Modern atheists have seen this problem of late and have stepped over that pure analytical line and seen the need for active cultural engagement. Richard Dawkins spent most of his career working to disseminate the factual truth of evolution and largely left it up to the people to come around. But many people haven’t come around. He viewed with disgust the challenges to evolution in American schools in the early 2000s and the bombing of the World Trade Center on September 11, 2001. It was then that the proverbial gloves had to come off and he made a dramatic switch from merely claiming what is true to telling people what they must do with that truth.

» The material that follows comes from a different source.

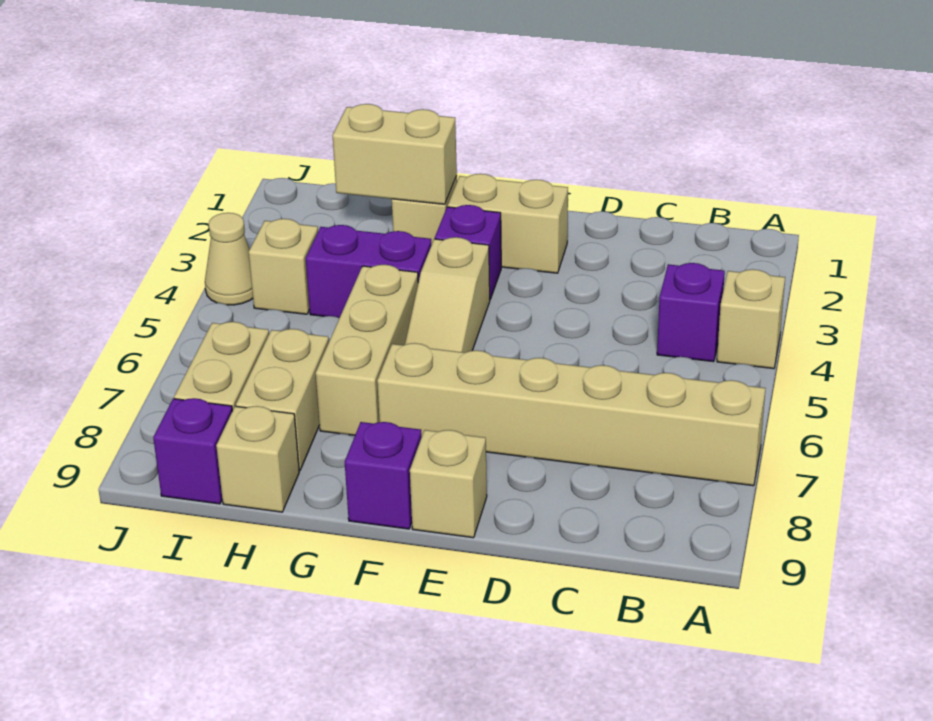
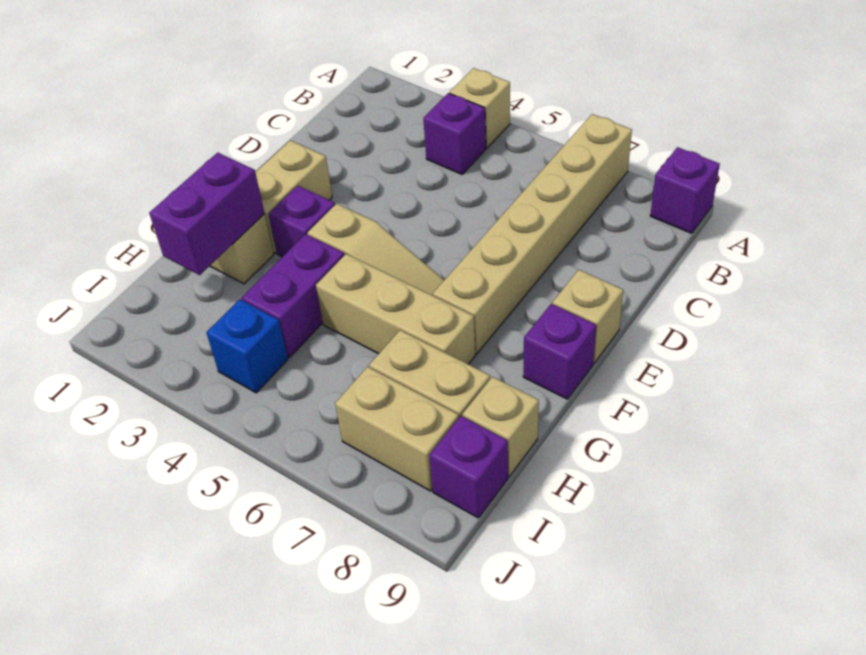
none -> purple 1x1 brick [650,147,720,233]
tan 1x2 brick [332,104,457,204] -> purple 1x2 brick [149,153,265,275]
tan 1x1 brick [249,219,318,314] -> blue 1x1 brick [206,299,288,393]
tan 1x1 cone [205,213,253,305] -> none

Philosophers are experiencing the same dynamic. As Gillespie notes in his article, Habermas’s approach has wide “appeal to students in an era of such arcane specialisation in philosophy and other disciplines that renders their subjects incomprehensible to other students and researchers, not to mention ordinary citizens.” If philosophical topics aren’t made explicitly practical, nobody will listen. This is indeed a problem. I worry that the solution many philosophers are choosing will cost a bit too much.